A NOTER : à compter du 01/01/2016, et sauf adaptation de la règlementation avant la fin de l'année 2015, d'autres facteurs de risque seront pris en compte, tels que la mantutention manuelle de charges, les postures pénibles, le bruit, etc. 

Les 20 premiers points inscrits sur le CPPP sont réservés à l'utilisation pour la formation professionnelle, sauf pour les assurés nés avant le 01/01/1960. Pour les assurés nés entre le 01/01/1960 et le 31/12/1962 inclus, les 10 premiers points inscrits sont réservés à cette utilisation.

La loi Rebsamen du 17 août 2015 relative au dialogue social et à l'emploi a assoupli le dispositif prévention de la pénibilité: elle a d'une part supprimé la fiche  individuelle de prévention des expositions et a, d'autre part, simplifié la procédure d'évaluation de l'exposition à la pénibilité (les employeurs pourront utiliser des référentiels de branche pour identifier les postes exposés). 
Enfin, pour la première fois, la loi reconnaît le syndrôme d'épuisement professionnel, plus communément appelé le "burn-out". 

- obligation de conclure un accord ou d’établir un plan d’action en faveur de la prévention de la pénibilité pour les entreprises d’au moins 50 salariés ou appartenant à un groupe de cette taille qui emploient au moins 50% de salariés exposé aux facteurs de risques liés à la pénibilité. A défaut, les entreprises seront soumises à une pénalité.

  •  Le Comité d’Hygiène, de Sécurité et des Conditions de Travail (CHSCT)
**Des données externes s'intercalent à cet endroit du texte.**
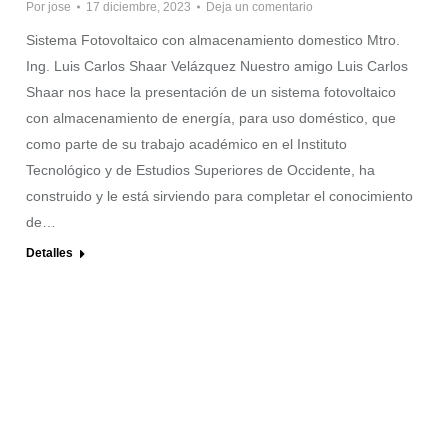
Por
jose
17 diciembre, 2023
Deja un comentario
Sistema Fotovoltaico con almacenamiento domestico Mtro.
Ing. Luis Carlos Shaar Velázquez Nuestro amigo Luis Carlos
Shaar nos hace la presentación de un sistema fotovoltaico
con almacenamiento de energía, para uso doméstico, que
como parte de su trabajo académico en el Instituto
Tecnológico y de Estudios Superiores de Occidente, ha
construido y le está sirviendo para completar el conocimiento
de…
Detalles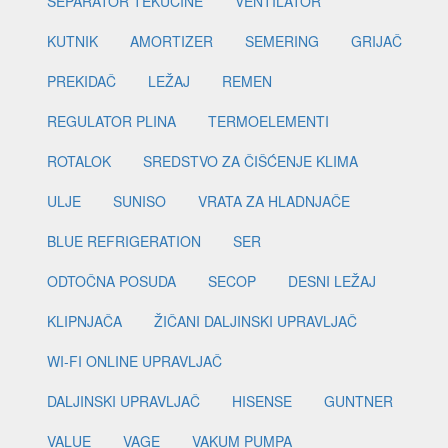
SEPARATOR TEKUĆINE
VENTILATOR
KUTNIK
AMORTIZER
SEMERING
GRIJAČ
PREKIDAČ
LEŽAJ
REMEN
REGULATOR PLINA
TERMOELEMENTI
ROTALOK
SREDSTVO ZA ČIŠĆENJE KLIMA
ULJE
SUNISO
VRATA ZA HLADNJAČE
BLUE REFRIGERATION
SER
ODTOČNA POSUDA
SECOP
DESNI LEŽAJ
KLIPNJAČA
ŽIČANI DALJINSKI UPRAVLJAČ
WI-FI ONLINE UPRAVLJAČ
DALJINSKI UPRAVLJAČ
HISENSE
GUNTNER
VALUE
VAGE
VAKUM PUMPA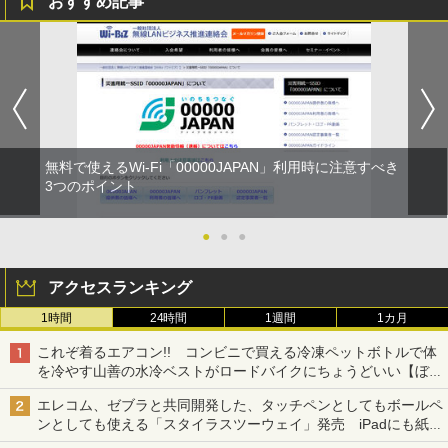
おすすめ記事
無料で使えるWi-Fi「00000JAPAN」利用時に注意すべき
3つのポイント
●
●
●
アクセスランキング
1時間
24時間
1週間
1カ月
これぞ着るエアコン!! コンビニで買える冷凍ペットボトルで体
を冷やす山善の水冷ベストがロードバイクにちょうどいい【ぼっ
ち・ざ・ろーど！その14】【空いた時間でなにしてる？】
エレコム、ゼブラと共同開発した、タッチペンとしてもボールペ
ンとしても使える「スタイラスツーウェイ」発売 iPadにも紙に
も、持ち替えずに書き込める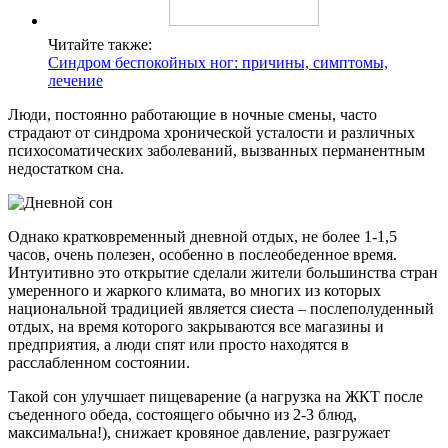
Читайте также:
Синдром беспокойных ног: причины, симптомы,
лечение
Люди, постоянно работающие в ночные смены, часто
страдают от синдрома хронической усталости и различных
психосоматических заболеваний, вызванных перманентным
недостатком сна.
Однако кратковременный дневной отдых, не более 1-1,5
часов, очень полезен, особенно в послеобеденное время.
Интуитивно это открытие сделали жители большинства стран
умеренного и жаркого климата, во многих из которых
национальной традицией является сиеста – послеполуденный
отдых, на время которого закрываются все магазины и
предприятия, а люди спят или просто находятся в
расслабленном состоянии.
Такой сон улучшает пищеварение (а нагрузка на ЖКТ после
съеденного обеда, состоящего обычно из 2-3 блюд,
максимальна!), снижает кровяное давление, разгружает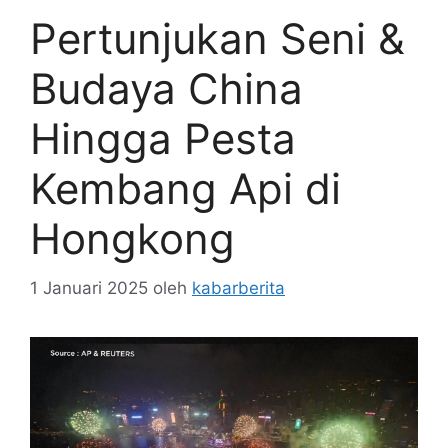
Pertunjukan Seni &
Budaya China
Hingga Pesta
Kembang Api di
Hongkong
1 Januari 2025
oleh
kabarberita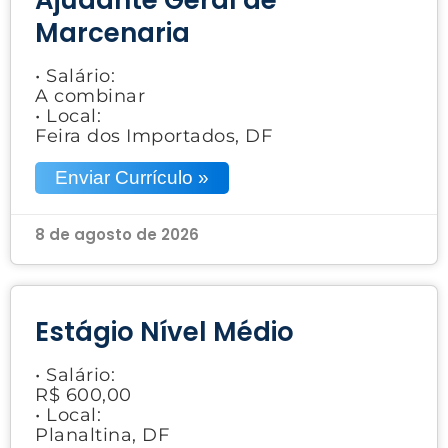
Marcenaria
• Salário:
A combinar
• Local:
Feira dos Importados, DF
Enviar Currículo »
8 de agosto de 2026
Estágio Nível Médio
• Salário:
R$ 600,00
• Local:
Planaltina, DF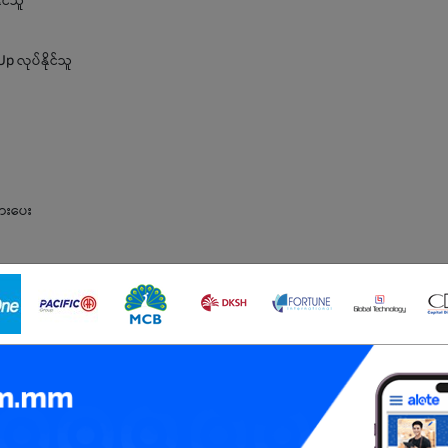
ုင်သူ
p လုပ်နိုင်သူ
စားပေး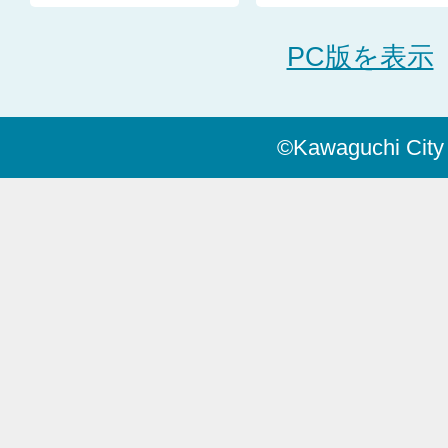
PC版を表示
©Kawaguchi City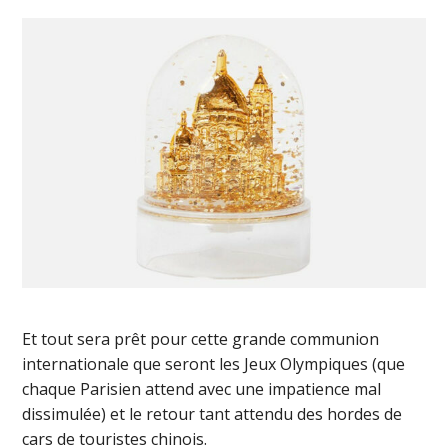
Et tout sera prêt pour cette grande communion
internationale que seront les Jeux Olympiques (que
chaque Parisien attend avec une impatience mal
dissimulée) et le retour tant attendu des hordes de
cars de touristes chinois.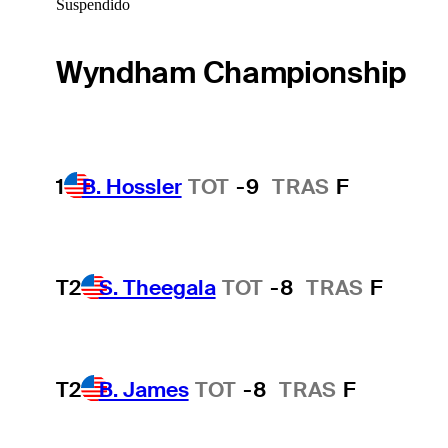
Suspendido
Wyndham Championship
1
B. Hossler
TOT
-9
TRAS
F
T2
S. Theegala
TOT
-8
TRAS
F
T2
B. James
TOT
-8
TRAS
F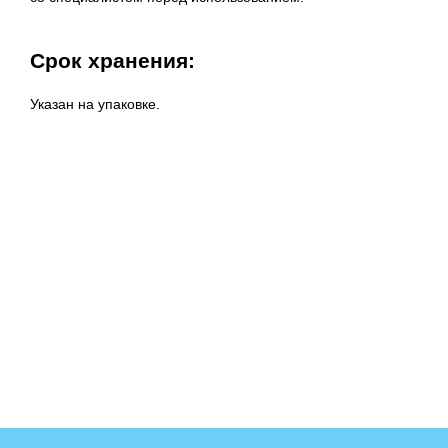
Срок хранения:
Указан на упаковке.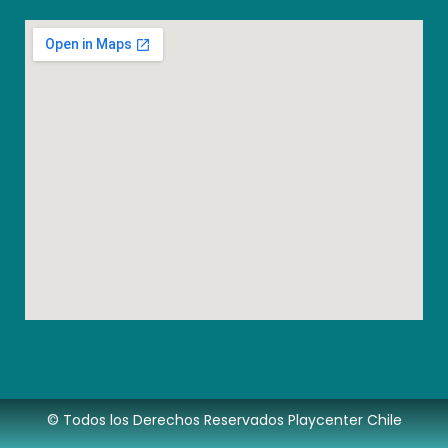
© Todos los Derechos Reservados Playcenter Chile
Toute entreprise de 50 salariés et plus doit mettre en place un CHSCT. Ce comité contribue à :
la protection et  la sécurité des salariés et leur santé, tant physique que mentale,
l’amélioration des conditions de travail.
Concrètement, le CHSCT, par exemple :
- vérifie que les règles de santé et de sécurité sont appliquées ;
- inspecte à intervalles réguliers les locaux et les machines ;
- enquête sur les accidents du travail ou les maladies professionnelles ;
- propose toutes les actions de prévention qu’il juge utiles, y compris des actions de prévention contre le harcèlement moral et sexuel ;
- procède à l'analyse des risques professionnels auxquels peuvent être exposés les travailleurs et à l’analyse de l’exposition des salariés à des facteurs de pénibilité.
- intervient en cas de danger grave et imminent (art. L. 4614-12).
Le CHSCT doit également être consulté par l’employeur avant toute modification importante des conditions de travail (ex : mise en place du travail de nuit). Il peut aussi faire appel à un expert agréé.

  •  Droit de retrait

Si un salarié estime que sa situation de travail présente un danger grave et imminent pour sa vie ou sa santé, il a le droit d'arrêter son activité tant que le danger n’est pas écarté à condition de ne pas créer pour autrui une nouvelle situation de risque grave ou imminent. Dès lors que le retrait est légitime, votre employeur ne pourra ni vous sanctionner, ni opérer une retenue sur votre salaire. 
 

Pour aller plus loin :

- art. L. 4121-1 du Code du travail : obligation de sécurité de l’employeur.
- art. L. 1321-1 du Code du travail : règlement intérieur.
- art. L. 4221-1 du Code du travail : aménagement et sécurité des établissements et locaux de travail.
- art. L. 4131-2 du Code du travail : recours à un expert.
- art. L. 4161-1 du Code du travail : fiche de prévention des expositions.
- art. L. 4162-1 à 22 du Code du travail : Compte personnel de prévention de la pénibilité.
- art. L. 4163-1 à 4 du Code du travail : accords en faveur de la prévention de la pénibilité.
- art. L. 4611-1 du Code du travail : conditions de mise en place CHSCT.
- art. L. 4612-1 du Code du travail : missions du CHSCT.
- art. L. 4131-1 et suivants du Code du travail : droit d’alerte et de retrait.